De nouvelles contributions d’Olivier Kempf ou de SD. Après avoir tenté d’en saisir la substantifique moelle, il faut tenter de rebondir, réagir. Ce qui tend à prouver, pour moi, qu’il n’y a pas d’hommes cultivés mais que des hommes qui se cultivent… Et que la culture ce n’est pas innée, cela se travaille. Donc quelques nouvelles remarques, pour influencer plus que pour trancher un débat qui dépasse mes connaissances.
Pour les trois subdivisions (tactique, opératif et stratégique), Olivier Kempf parle d’une dimension géographique, fonctionnelle et de leurs conséquences. En matérialisant des concepts et des idées pour simplifier, cela donne des structures. Ainsi en France, le stratégique peut être considéré du ressort de l’exécutif (Premier ministre en tête selon la Constitution de 1958) avec l’ajout de l’EMA par le CPCO (Centre de planification et de conduite des opérations). L’opératif (bonne remarque, sur une traduction inadéquate du terme « operational » en opérationnel, je prends acte) serait donc les OHQ (operational Headquarters) ou commandements de théâtre. Enfin le niveau tactique est communément divisé entre le niveau tactique des cellules élémentaires de bases (compagnies, sections, navires, escadrilles, avions) et le niveau micro-tactique ou humain.
Il est vrai, que les structures ne sont que ce qu’elles représentent et ce qu’elles produisent. Or de plus en plus avec des moyens à haute valeur ajoutée stratégique (porte-avions, sous-marins, mais aussi bombardiers stratégiques, FS, lanceurs de missiles…) on s’y perd un peu et les niveaux sont autant inclus les uns dans les autres que des tstructures peuvent avoir une fonction tour à tour stratégique, opérative ou tactique. Ou encore le niveau opératif est quelque fois dépassé par des règles d’engagement complexes. Ainsi certaines ROE (rules of engagement) obligent un chef de char au sein d’une opération d’interposition qui dégénère, de prévenir par les systèmes de communication, qui suivent la chaine de commandement, un gradé parisien pour avoir l’autorisation de faire feu avec son canon de 105 mm. L’autonomie dont dispose certains chefs de cellules tactiques est communément plus importante. Le va et vient incessant entre le terrain et les décisions qui sont la confrontation des idées aux réalités, ou l'action et la réaction dynamique, bouleversent souvent le modèle préétabli.

━━━━━━

EXERCICES:
[A] D'après le texte, à quelles structures correspond le niveau opératif en France ?
[B] Recopiez à l'identique tout le passage du texte, depuis « De nouvelles contributions » jusqu'à « dépasse mes connaissances. ».
Les enregistrements constituent un matériau indépendant du texte.

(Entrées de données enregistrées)
━━━━━━

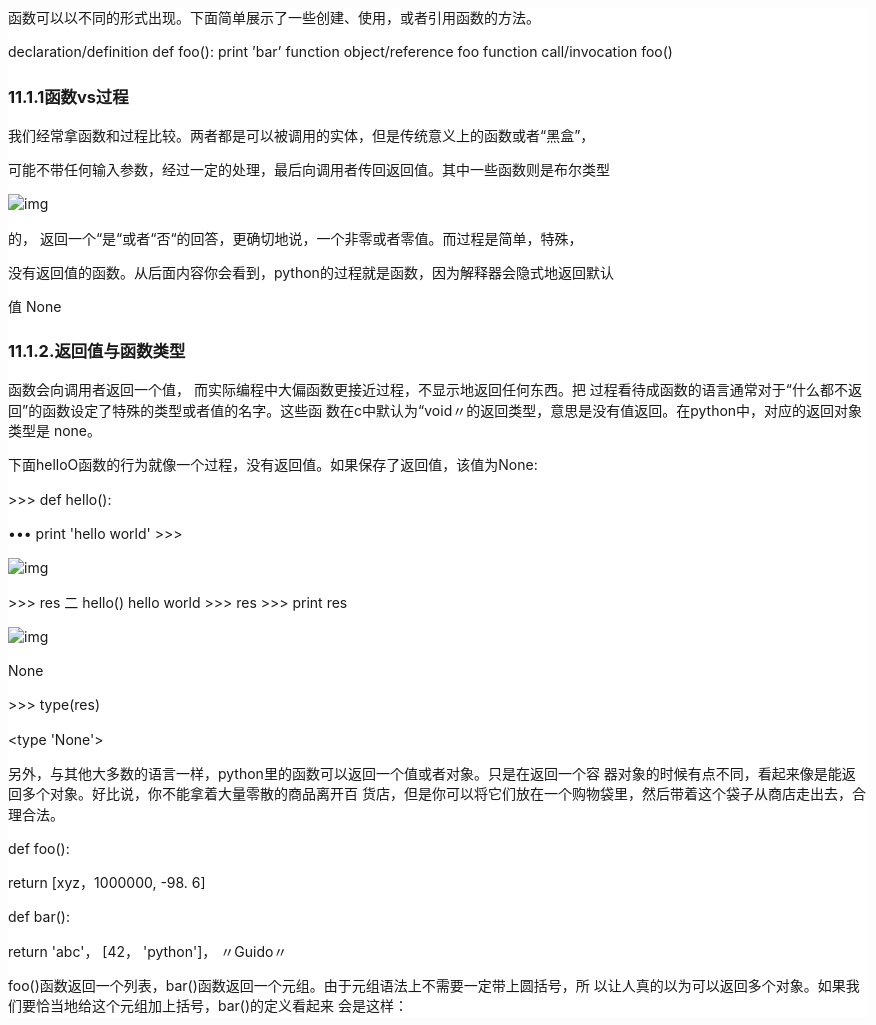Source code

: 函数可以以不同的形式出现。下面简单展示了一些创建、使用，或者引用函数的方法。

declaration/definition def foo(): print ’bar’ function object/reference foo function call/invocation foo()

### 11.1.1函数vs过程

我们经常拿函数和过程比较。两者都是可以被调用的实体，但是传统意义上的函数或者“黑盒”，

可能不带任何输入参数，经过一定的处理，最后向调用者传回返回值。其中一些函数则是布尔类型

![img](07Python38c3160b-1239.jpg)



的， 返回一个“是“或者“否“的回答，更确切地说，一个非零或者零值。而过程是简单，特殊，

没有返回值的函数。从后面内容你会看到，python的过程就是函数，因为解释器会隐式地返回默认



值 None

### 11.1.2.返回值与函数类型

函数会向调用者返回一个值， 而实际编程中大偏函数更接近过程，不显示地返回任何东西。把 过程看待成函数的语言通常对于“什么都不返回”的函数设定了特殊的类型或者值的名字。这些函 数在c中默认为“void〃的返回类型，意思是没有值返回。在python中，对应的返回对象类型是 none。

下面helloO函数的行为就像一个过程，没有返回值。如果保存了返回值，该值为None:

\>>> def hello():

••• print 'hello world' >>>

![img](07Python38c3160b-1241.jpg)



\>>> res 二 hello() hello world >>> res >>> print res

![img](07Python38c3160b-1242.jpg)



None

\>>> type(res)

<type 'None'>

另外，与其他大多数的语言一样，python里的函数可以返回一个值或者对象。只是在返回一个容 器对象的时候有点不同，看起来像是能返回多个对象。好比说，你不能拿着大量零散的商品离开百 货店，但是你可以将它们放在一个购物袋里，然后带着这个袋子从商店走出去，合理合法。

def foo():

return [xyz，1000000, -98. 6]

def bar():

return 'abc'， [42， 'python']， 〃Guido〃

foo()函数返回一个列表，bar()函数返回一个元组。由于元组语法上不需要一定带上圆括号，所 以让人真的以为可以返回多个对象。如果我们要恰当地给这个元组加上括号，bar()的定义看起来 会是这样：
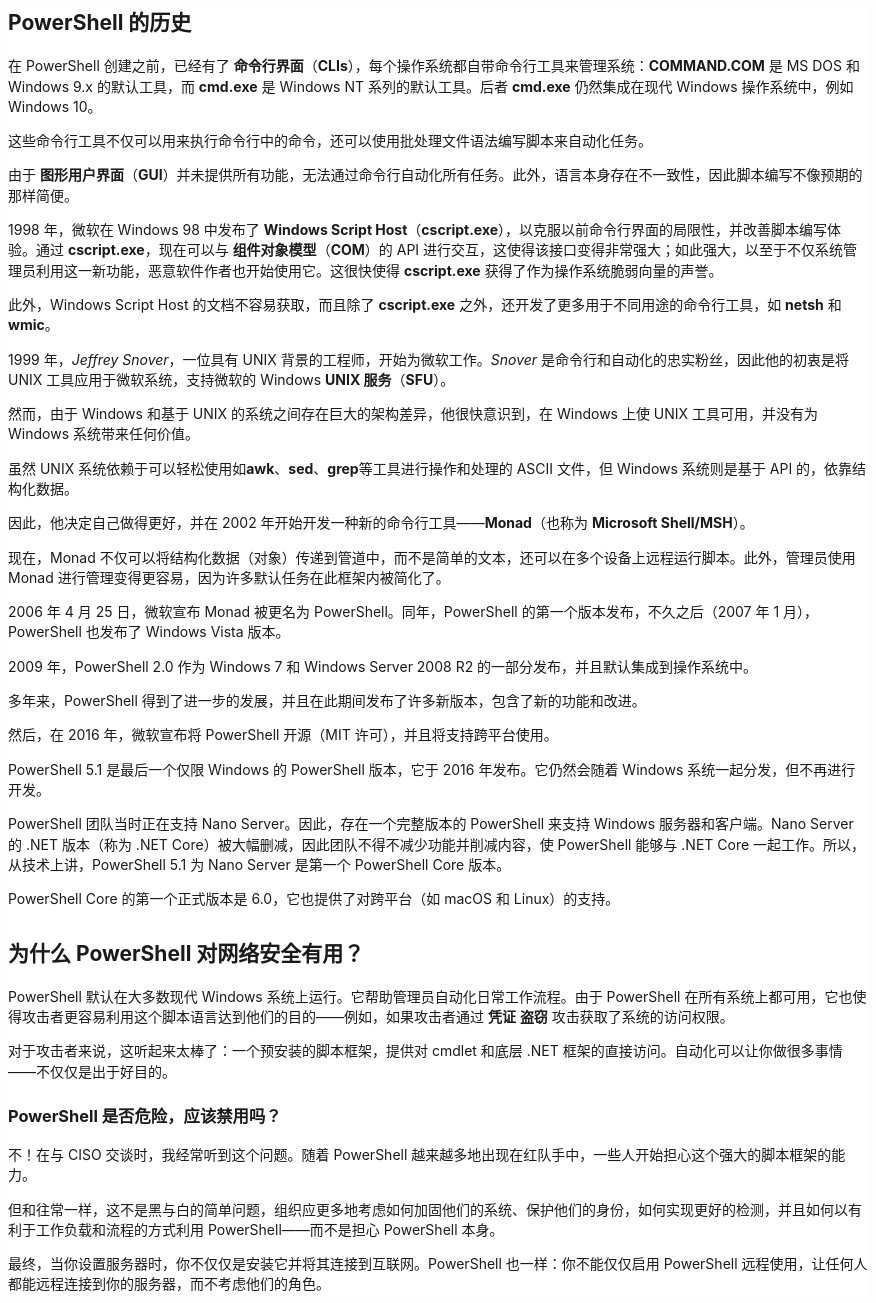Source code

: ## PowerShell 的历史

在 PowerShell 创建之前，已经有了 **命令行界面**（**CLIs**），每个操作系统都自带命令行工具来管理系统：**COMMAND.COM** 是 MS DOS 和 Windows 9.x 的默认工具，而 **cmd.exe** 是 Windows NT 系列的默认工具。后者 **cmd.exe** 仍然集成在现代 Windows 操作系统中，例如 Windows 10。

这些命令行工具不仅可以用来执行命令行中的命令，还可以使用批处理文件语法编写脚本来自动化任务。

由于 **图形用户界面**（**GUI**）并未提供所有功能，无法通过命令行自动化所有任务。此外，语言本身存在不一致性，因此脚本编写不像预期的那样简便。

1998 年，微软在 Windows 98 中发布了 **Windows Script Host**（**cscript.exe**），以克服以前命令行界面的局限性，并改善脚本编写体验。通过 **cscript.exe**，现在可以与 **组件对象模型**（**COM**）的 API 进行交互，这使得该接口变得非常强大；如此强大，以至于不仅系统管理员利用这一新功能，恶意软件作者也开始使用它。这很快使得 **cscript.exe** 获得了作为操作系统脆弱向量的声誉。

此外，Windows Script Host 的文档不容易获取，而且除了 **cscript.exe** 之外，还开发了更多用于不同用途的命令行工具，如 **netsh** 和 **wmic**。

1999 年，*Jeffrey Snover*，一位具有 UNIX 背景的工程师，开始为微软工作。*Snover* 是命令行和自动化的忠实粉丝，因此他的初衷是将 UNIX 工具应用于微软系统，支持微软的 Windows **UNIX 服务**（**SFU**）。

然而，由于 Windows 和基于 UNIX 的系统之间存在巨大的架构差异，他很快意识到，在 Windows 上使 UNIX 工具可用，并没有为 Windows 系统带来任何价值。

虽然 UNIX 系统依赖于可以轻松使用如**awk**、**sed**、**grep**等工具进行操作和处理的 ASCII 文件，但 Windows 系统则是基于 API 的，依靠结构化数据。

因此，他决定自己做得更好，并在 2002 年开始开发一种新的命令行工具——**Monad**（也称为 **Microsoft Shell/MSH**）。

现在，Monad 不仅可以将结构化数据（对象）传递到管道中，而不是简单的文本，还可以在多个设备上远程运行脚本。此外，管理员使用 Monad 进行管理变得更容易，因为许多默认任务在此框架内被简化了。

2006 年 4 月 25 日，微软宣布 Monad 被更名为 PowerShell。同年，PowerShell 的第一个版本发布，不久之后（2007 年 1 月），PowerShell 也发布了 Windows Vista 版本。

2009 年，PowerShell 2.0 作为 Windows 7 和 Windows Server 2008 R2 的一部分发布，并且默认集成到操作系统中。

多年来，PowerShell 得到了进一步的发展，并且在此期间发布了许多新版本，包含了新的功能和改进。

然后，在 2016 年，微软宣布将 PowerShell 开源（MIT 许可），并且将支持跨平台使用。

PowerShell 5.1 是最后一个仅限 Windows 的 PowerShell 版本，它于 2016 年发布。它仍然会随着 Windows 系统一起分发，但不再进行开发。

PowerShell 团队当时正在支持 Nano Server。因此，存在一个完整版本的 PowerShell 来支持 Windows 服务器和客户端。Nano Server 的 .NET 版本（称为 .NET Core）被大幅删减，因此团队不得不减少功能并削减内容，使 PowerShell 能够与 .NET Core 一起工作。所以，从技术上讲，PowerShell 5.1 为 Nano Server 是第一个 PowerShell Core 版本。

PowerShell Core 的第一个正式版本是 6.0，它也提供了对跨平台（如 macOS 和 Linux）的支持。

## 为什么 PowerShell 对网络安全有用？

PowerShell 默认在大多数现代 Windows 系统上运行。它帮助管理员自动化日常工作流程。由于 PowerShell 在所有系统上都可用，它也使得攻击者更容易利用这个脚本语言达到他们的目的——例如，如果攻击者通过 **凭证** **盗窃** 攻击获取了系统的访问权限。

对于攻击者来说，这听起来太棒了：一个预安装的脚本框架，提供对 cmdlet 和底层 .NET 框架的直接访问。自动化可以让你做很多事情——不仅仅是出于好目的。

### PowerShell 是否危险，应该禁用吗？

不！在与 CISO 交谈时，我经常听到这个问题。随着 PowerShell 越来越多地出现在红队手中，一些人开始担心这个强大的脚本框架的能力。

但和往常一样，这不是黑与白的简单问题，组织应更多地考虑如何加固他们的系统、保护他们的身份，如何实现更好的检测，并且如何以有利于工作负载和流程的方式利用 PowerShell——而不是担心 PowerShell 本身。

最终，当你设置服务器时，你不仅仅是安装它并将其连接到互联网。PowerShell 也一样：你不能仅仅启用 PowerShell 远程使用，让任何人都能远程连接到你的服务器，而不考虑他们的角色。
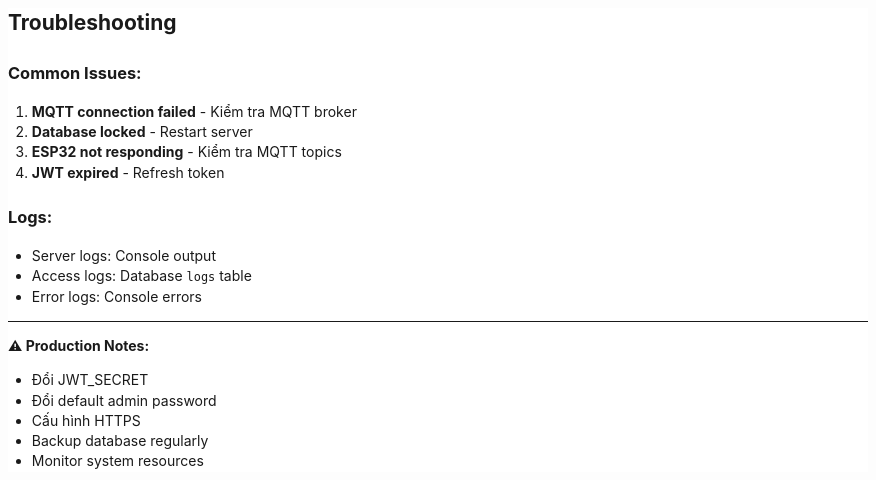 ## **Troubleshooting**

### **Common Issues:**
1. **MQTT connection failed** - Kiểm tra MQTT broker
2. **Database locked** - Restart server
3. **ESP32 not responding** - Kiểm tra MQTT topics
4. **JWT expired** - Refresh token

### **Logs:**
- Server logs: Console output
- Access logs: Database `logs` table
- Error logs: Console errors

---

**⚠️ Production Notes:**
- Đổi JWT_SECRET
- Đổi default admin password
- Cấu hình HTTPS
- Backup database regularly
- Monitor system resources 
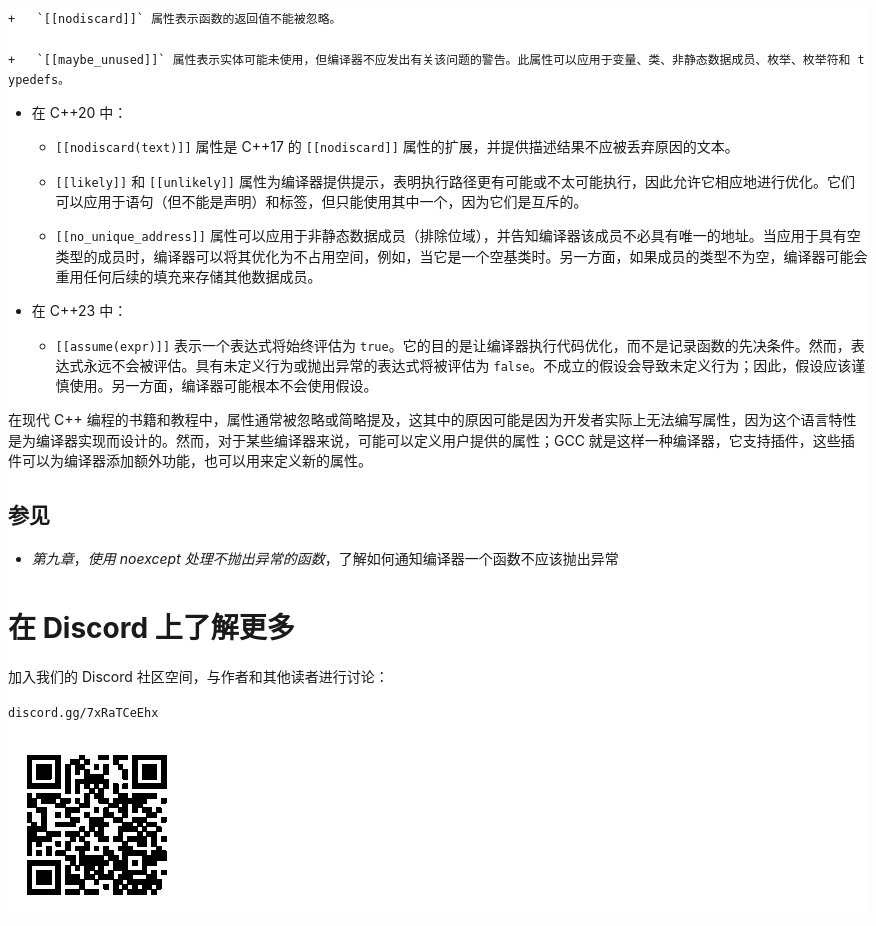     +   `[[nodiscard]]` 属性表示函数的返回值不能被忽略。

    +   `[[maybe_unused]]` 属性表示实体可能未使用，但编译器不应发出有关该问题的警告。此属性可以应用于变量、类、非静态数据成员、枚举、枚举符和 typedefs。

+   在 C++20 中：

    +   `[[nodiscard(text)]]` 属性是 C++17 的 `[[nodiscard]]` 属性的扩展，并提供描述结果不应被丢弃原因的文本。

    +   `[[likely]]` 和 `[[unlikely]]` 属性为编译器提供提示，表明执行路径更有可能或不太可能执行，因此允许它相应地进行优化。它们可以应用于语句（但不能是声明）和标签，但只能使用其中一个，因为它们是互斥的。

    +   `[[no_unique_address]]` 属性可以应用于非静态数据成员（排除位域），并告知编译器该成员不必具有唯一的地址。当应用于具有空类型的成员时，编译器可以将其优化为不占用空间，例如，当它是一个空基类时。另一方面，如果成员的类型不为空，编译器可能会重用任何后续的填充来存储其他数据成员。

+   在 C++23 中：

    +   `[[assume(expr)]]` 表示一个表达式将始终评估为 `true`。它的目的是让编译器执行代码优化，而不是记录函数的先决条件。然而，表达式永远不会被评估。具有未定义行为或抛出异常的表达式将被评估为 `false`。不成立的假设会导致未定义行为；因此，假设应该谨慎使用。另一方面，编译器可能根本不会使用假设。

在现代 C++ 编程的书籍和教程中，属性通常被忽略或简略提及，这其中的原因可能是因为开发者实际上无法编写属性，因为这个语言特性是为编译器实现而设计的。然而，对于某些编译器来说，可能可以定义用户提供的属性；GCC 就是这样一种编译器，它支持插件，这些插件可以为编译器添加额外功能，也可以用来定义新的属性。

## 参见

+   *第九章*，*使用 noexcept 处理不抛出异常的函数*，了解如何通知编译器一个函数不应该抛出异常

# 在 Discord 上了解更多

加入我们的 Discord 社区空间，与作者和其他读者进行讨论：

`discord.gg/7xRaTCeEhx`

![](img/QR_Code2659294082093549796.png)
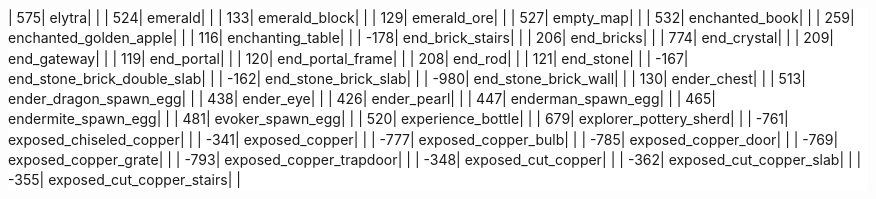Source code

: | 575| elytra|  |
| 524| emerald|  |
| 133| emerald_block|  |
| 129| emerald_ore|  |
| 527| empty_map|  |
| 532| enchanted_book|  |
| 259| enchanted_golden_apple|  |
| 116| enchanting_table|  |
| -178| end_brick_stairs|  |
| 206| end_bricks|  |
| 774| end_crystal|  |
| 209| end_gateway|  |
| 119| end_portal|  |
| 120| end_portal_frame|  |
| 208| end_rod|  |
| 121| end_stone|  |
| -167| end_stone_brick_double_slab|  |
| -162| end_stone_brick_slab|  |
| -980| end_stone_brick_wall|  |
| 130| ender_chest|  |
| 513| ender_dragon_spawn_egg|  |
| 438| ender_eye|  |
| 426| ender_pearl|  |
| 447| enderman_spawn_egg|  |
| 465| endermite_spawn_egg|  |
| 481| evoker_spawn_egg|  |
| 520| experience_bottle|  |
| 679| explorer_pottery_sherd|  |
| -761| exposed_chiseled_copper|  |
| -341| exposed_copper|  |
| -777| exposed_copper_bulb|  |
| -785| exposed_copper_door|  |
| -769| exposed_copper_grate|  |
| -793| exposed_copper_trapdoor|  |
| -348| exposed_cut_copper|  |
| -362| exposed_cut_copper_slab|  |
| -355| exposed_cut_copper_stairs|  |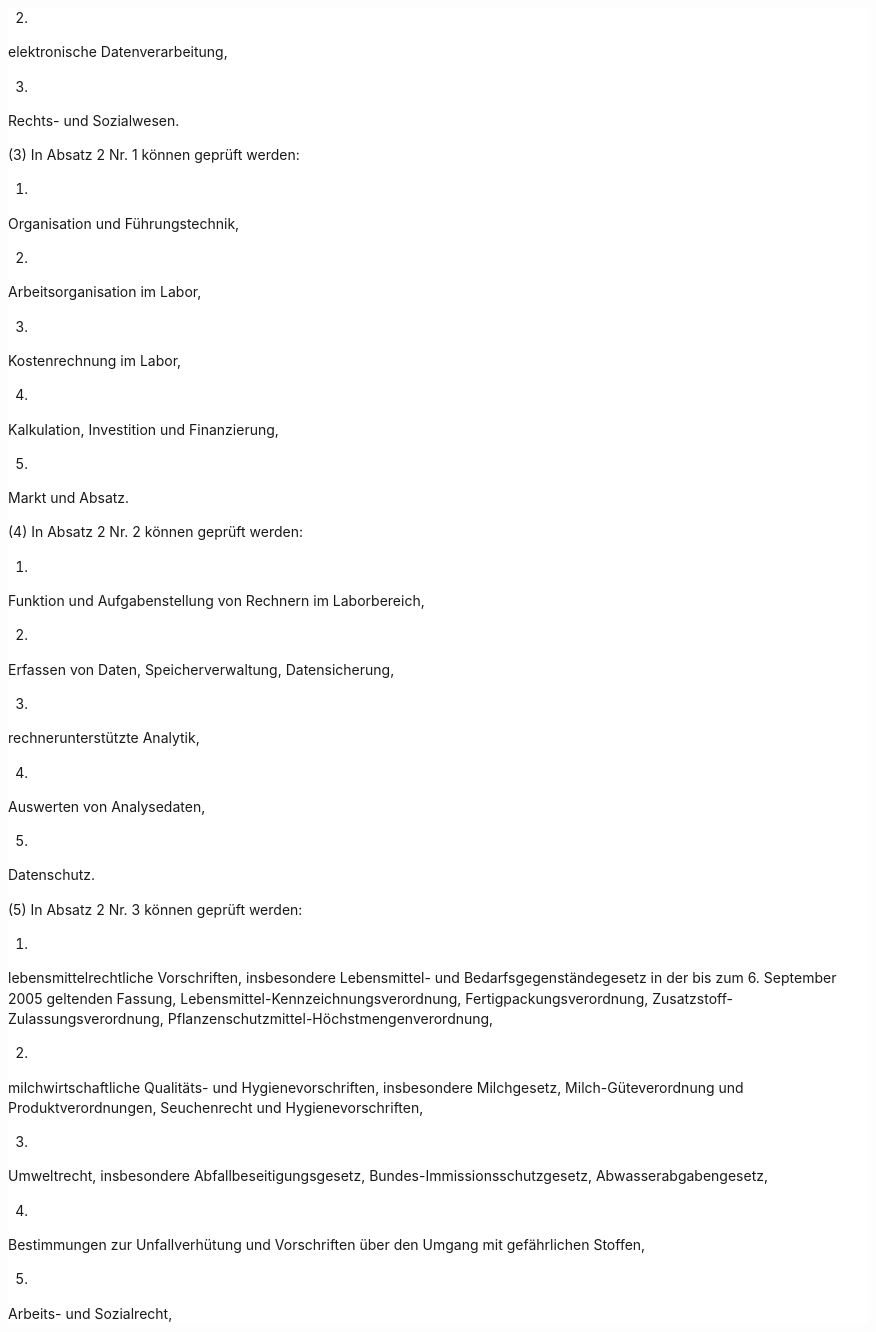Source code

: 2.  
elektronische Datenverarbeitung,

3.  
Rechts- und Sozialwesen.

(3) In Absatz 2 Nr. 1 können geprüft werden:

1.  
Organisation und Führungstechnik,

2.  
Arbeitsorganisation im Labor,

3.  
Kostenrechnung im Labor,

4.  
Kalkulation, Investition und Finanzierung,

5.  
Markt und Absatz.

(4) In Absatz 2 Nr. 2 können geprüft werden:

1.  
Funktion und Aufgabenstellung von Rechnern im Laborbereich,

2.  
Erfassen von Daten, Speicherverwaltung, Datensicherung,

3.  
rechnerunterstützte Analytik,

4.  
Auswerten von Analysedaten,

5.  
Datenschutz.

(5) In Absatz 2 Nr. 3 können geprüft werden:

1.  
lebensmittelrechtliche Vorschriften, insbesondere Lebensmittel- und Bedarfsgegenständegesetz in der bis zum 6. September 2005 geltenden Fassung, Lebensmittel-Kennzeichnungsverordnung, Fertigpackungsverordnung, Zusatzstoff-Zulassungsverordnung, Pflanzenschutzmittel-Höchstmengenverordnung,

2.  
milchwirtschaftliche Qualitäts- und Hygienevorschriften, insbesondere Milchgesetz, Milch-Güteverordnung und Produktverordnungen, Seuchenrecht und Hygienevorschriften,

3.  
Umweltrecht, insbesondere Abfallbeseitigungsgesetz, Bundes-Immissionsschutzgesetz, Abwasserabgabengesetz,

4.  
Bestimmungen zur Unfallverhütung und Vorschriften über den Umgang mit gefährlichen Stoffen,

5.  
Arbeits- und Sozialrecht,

━━━━━━

RÉSULTATS:
[A] Aux OHQ (operational Headquarters), ou commandements de théâtre.

[B]
De nouvelles contributions d’Olivier Kempf ou de SD. Après avoir tenté d’en saisir la substantifique moelle, il faut tenter de rebondir, réagir. Ce qui tend à prouver, pour moi, qu’il n’y a pas d’hommes cultivés mais que des hommes qui se cultivent… Et que la culture ce n’est pas innée, cela se travaille. Donc quelques nouvelles remarques, pour influencer plus que pour trancher un débat qui dépasse mes connaissances.